Petrol and Milk and Biscuits pricing rip off

Blast from the past series – Originally posted 3-September-2007. That was over 10 years ago and it still applies in 2021 and I have updated the post to reflect this. The original post is at the end!

First let me say that every company is entitled to make a profit. Profits help companies grow and develop better products. In turn employs more people and feeds the economy. However when they make profits because they’ve got no competition and don’t do those key then I don’t think that’s very fair. I especially think this applies to supermarkets and their petrol partners.

Government’s especially the current one don’t live in the real world (In 2007 it was the Howard Liberal National parties). They don’t see the obvious things like biscuit prices increasing by $1.00 over the course of a year. The biscuit company didn’t make a massive profit, instead the supermarket chain makes a huge profit.

The $1 milk war of the day was another example of supermarkets ripping customers and the framers off. The milk was cheap because it was and is lower quality product and they hope consumers don’t notice. They didn’t say that in the beginning so marketing spin could say that the farmers were ripping you off but clearly that tactic failed. They tried to claim the high ground that it allows the poor to survive but that’s that marketing spin purely because it is -I repeat a lower quality product. That’s why people are turning off milk altogether.

Speaking of which their failed attempt to bury the milk farmers and their groups, Coles in particular blame the processors, which are milk brands themselves which are usually owned by the farmers. After further research, Coles in particular don’t actually pay all that much to the processors or milk brands and instead they pay them to stock their brands on the shelves. As a result Coles is the still the rip off merchant with no cost outlay but marketing and all the profits. It is a cut throat way of burying famers, industry and customer alike with little ethical or forward planning.

Rip off? More so when they enter the fuel market they and promote their brand by shopper dockets or coupons a trend starts to form don’t you? Sell cheap low end food then supposedly cheap lower end petrol. Shell understands but clearly their management is ignorant that people start to notice. It is not an ethical way of doing business as there is no benefit to anyone with just accounting profits not new jobs or services just marketing spin.

There is better way, the way it was before – with decent profits, jobs and competition for everyone not just the big brands. It may seem inefficient in terms of accounting or big business but there was mix of different owners whose success was based on better fuel, service and price. Proven by the fact that petrol prices aren’t being reduced by larger volumes.

I have to qualify the statement by adding that I don’t mean franchised fuel stations – as Franchise owners in Australia have a poor record of treating Franchisees poorly.
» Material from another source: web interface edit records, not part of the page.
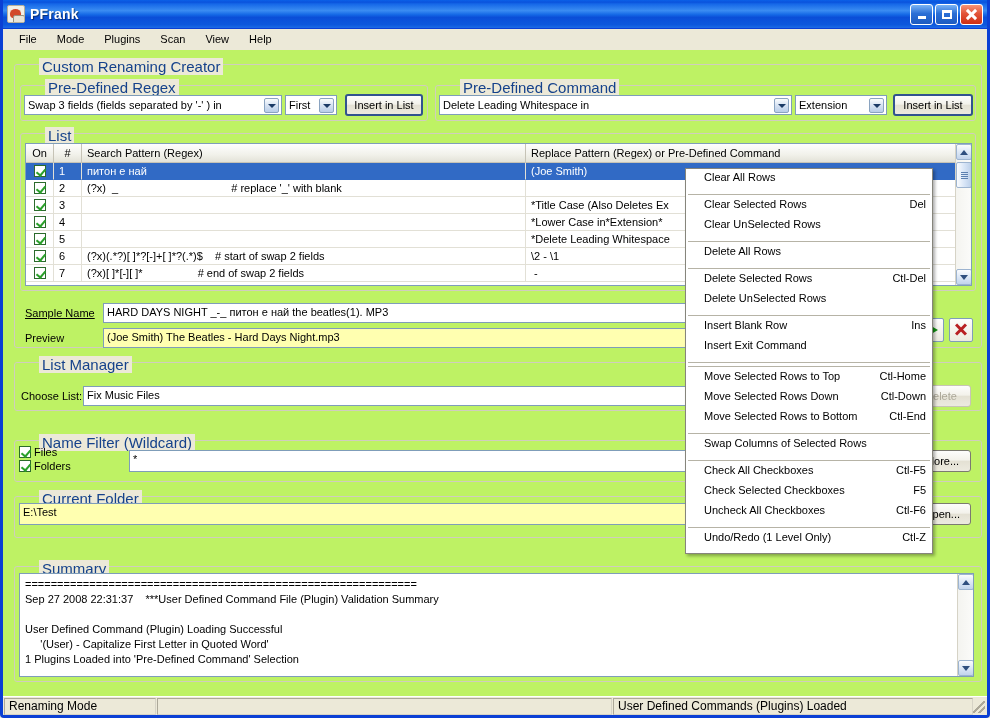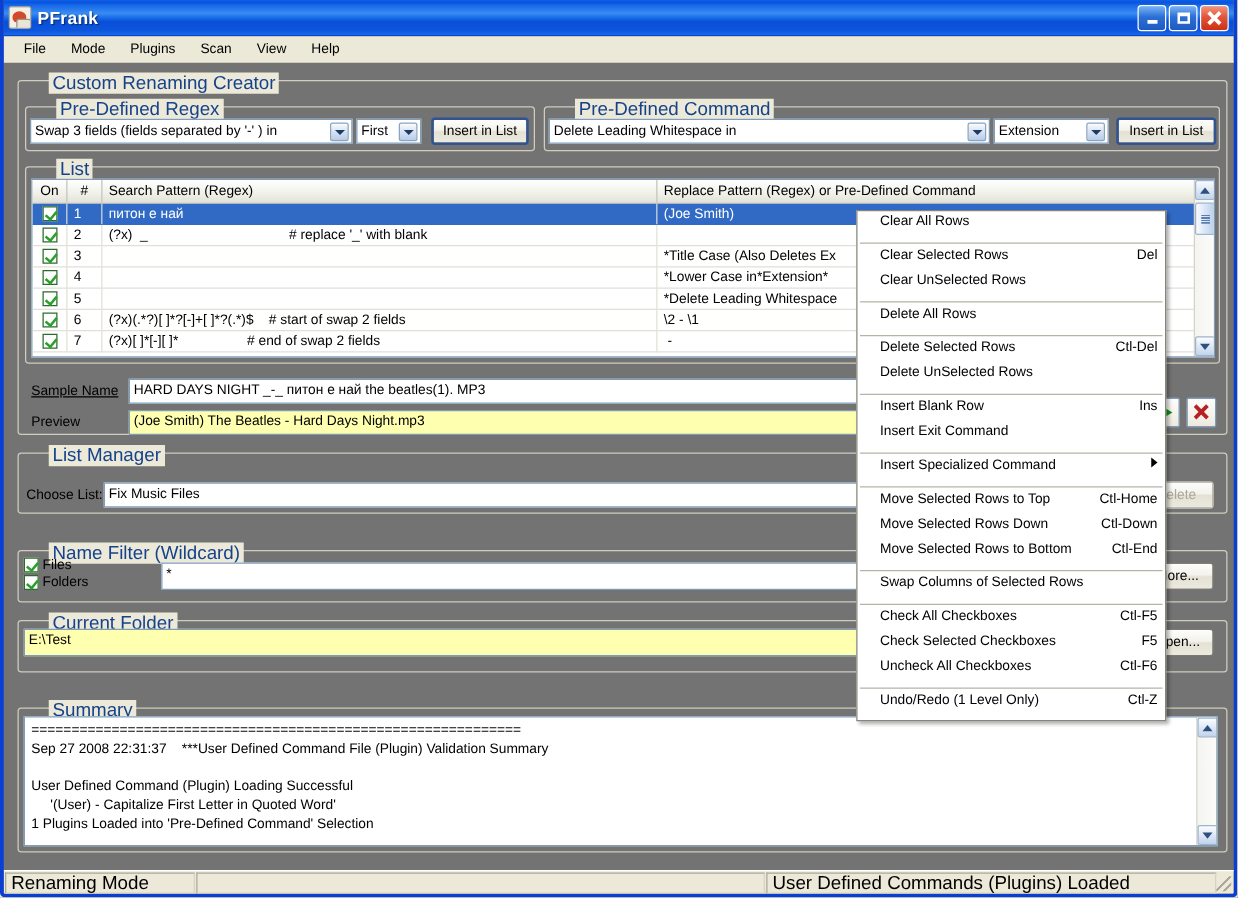--- a/index.html
+++ b/index.html
@@ -7,21 +7,21 @@
     margin: 0; padding: 0;
     width: 990px; height: 718px;
     overflow: hidden;
     font-family: "Liberation Sans", sans-serif;
     font-size: 11px;
     background: #ece9d8;
   }
   .window {
     position: relative;
     width: 990px; height: 718px;
-    background: #737373;
+    background: #bef264;
     border: 3px solid #0a3fd4;
     border-top: none;
     border-radius: 0 0 4px 4px;
     overflow: hidden;
   }
   
   .titlebar {
     height: 29px;
     background: linear-gradient(to bottom,
        #0b60e8 0%, #0a53dd 8%, #1567e8 14%, #3a8cf2 38%,
@@ -230,21 +230,21 @@
     font-family: "Liberation Sans", sans-serif;
     font-size: 11px; white-space: pre; color:#000;
     padding: 3px 5px; line-height: 15px;
   }
 
   
   .statusbar {
     position:absolute; left:0; right:0; bottom:0; height:19px;
     background:#ece9d8;
     border-top:1px solid #fff;
-    display:flex; align-items:center; font-size:15px;
+    display:flex; align-items:center; font-size:12px;
   }
   .statuscell {
     height:17px; display:flex; align-items:center;
     border: 1px solid #d6d3c6; border-top-color:#aca899; border-left-color:#aca899;
     margin: 1px 0 1px 1px; padding: 0 4px;
   }
   .gripper {
     position:absolute; right:2px; bottom:2px; width:12px; height:12px;
     background:
       linear-gradient(135deg, transparent 45%, #aca899 45%, #aca899 55%, transparent 55%),
@@ -513,24 +513,20 @@
         </div>
         <div class="ctxsep"></div>
         <div class="ctxitem">
           <span class="lbl">Insert Blank Row</span>
           <span class="acc">Ins</span>
         </div>
         <div class="ctxitem">
           <span class="lbl">Insert Exit Command</span>
         </div>
         <div class="ctxsep"></div>
-        <div class="ctxitem">
-          <span class="lbl">Insert Specialized Command</span>
-          <span class="sub"></span>
-        </div>
         <div class="ctxsep"></div>
         <div class="ctxitem">
           <span class="lbl">Move Selected Rows to Top</span>
           <span class="acc">Ctl-Home</span>
         </div>
         <div class="ctxitem">
           <span class="lbl">Move Selected Rows Down</span>
           <span class="acc">Ctl-Down</span>
         </div>
         <div class="ctxitem">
Search the stories specifically on the Gloria Jeans Franchise aka RFG, Carltex disputes as a starter.

Back to the biscuit story: Supermarkets brands say NO we aren’t ripping you off. Price rise is fair they say. Yet we see no end to the substitution of well known brands with ‘supermarket owned brands’ made in cheapest country and ingredients possible. They tell the original manufacturers that unless they pay them to stock their products they will use their own brands in prime shelf locations. For example – how can importing dough for bread be cheaper than buying it locally since all the key ingredients are grown here?

The conclusion is that the supermarkets are quite short sighted and will paint themselves into a corner of selling only low end groceries and where the real profits and premium brand image of higher quality products migrate to – say the internet. Is Government intervention required to correct this greed?

ORIGINAL POST : 3 September 2007

First let me say that every company is entitled to make a decent profit. However when they make profits because they’ve got no competition then I don’t think that’s very fair. I especially think this applies to petrol companies and their supermarket partners.

Government’s especially the current one don’t live in the real world. They don’t see the obvious like biscuit prices increasing by $1.00 over the course of a year. The biscuit company didn’t make a massive profit, instead the supermarket chain makes a huge profit. More so when they enter the fuel market they and promote their brand by shopper dockets or coupons then I start to see a trend don’t you?

Supermarkets say NO we aren’t ripping you off – see our accounts! Done by a reputable accounting firm. Sorry guys – every decent accountant knows what goes into the figures – I’m not going to reveal the secrets yet. You see official government inquiries don’t examine the making of the books just the results they don’t do the practical thing. So nothing will result unless the right thing is done and ignore the figures.

Then they get experts to justify whatever they want – pity the experts are all theory and only good in one particular area and miss the whole point.

Like the post on Telstra with their dubious reception figures – Telstra says look at our recorded measurements we cover soooo much of the country we can stop the old network. Then a group does the right thing and tries to make a phone call and guess what it doesn’t work. Then the Telstra PR kicks in saying the group that did the test was totally STUPID and they don’t know what they are talking about. The group are customers – opps! Telstra then blames the phone manufacturer still denying there’s a coverage problem.